People and rats may think alike when they've made a mistake and are trying to adjust their thinking.
That's the conclusion of a study published online Oct. 20 in Nature Neuroscience that tracked specific similarities in how human and rodent subjects adapted to errors as they performed a simple time estimation task. When members of either species made a mistake in the trials, electrode recordings showed that they employed low-frequency brainwaves in the medial frontal cortex (MFC) of the brain to synchronize neurons in their motor cortex. That action correlated with subsequent performance improvements on the task.
"These findings suggest that neuronal activity in the MFC encodes information that is involved in monitoring performance and could influence the control of response adjustments by the motor cortex," wrote the authors, who performed the research at Brown University and Yale University.

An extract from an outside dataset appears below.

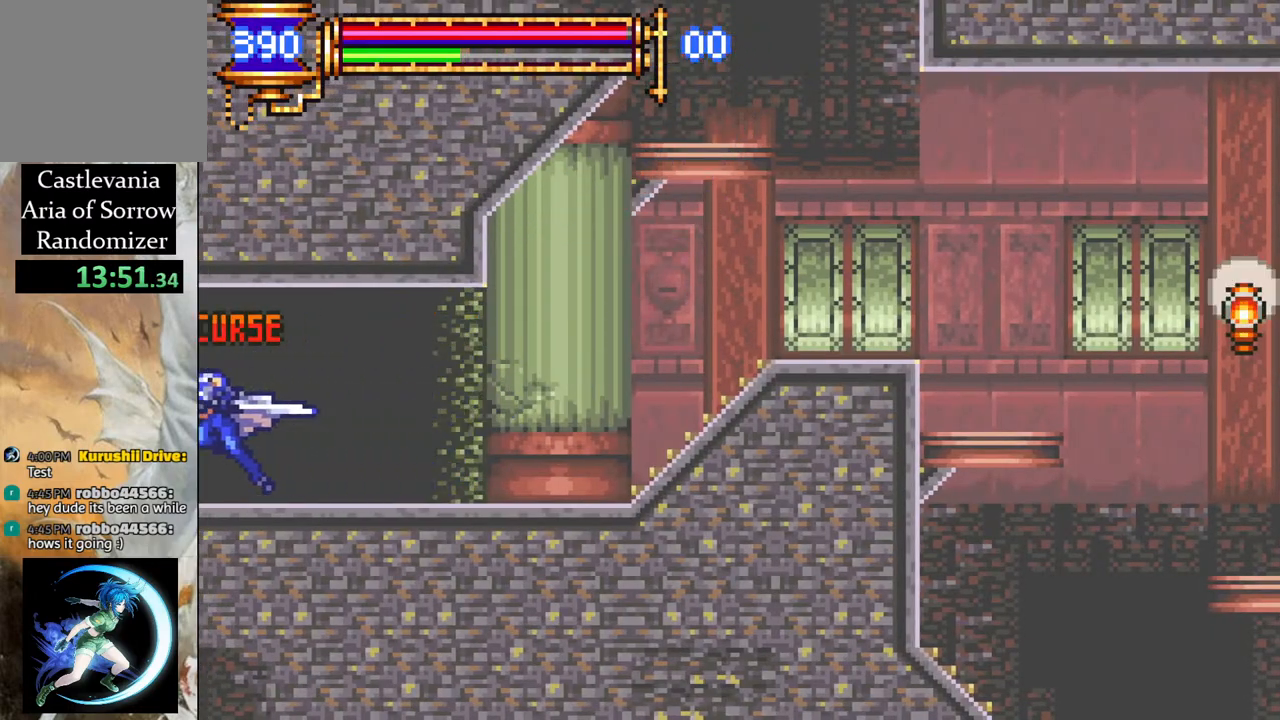
{"buttons": ["R1", "DPAD_LEFT"], "left_stick": "center", "right_stick": "center", "events": []}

The importance of the findings extends beyond a basic understanding of cognition, because they suggest that rat models could be a useful analog for humans in studies of how such "adaptive control" neural mechanics are compromised in psychiatric diseases.
"With this rat model of adaptive control, we are now able to examine if novel drugs or other treatment procedures boost the integrity of this system," said James Cavanagh, a co-lead author of the paper who was at Brown when the research was done and has since become an Assistant Professor of psychology at the University of New Mexico. "This may have clear translational potential for treating psychiatric diseases such as obsessive compulsive disorder, depression, attention deficit hyperactivity disorder, Parkinson's disease and schizophrenia"
To conduct the study, the researchers measured external brainwaves of human and rodent subjects after both erroneous and accurate performance on the time estimation task. They also measured the activity of individual neurons in the MFC and motor cortex of the rats in both post-error and post-correct circumstances.
The scientists also gave the rats a drug that blocked activity of the MFC. What they saw in those rats compared to rats who didn't get the drug, was that the low-frequency waves did not occur in the motor cortex, neurons there did not fire coherently and the rats did not alter their subsequent behavior on the task.
Although the researchers were able to study the cognitive mechanisms in the rats in more detail than in humans, the direct parallels they saw in the neural mechanics of adaptive control were significant.
"Low-frequency oscillations facilitate synchronization among brain networks for representing and exerting adaptive control, including top-down regulation of behavior in the mammalian brain," they wrote.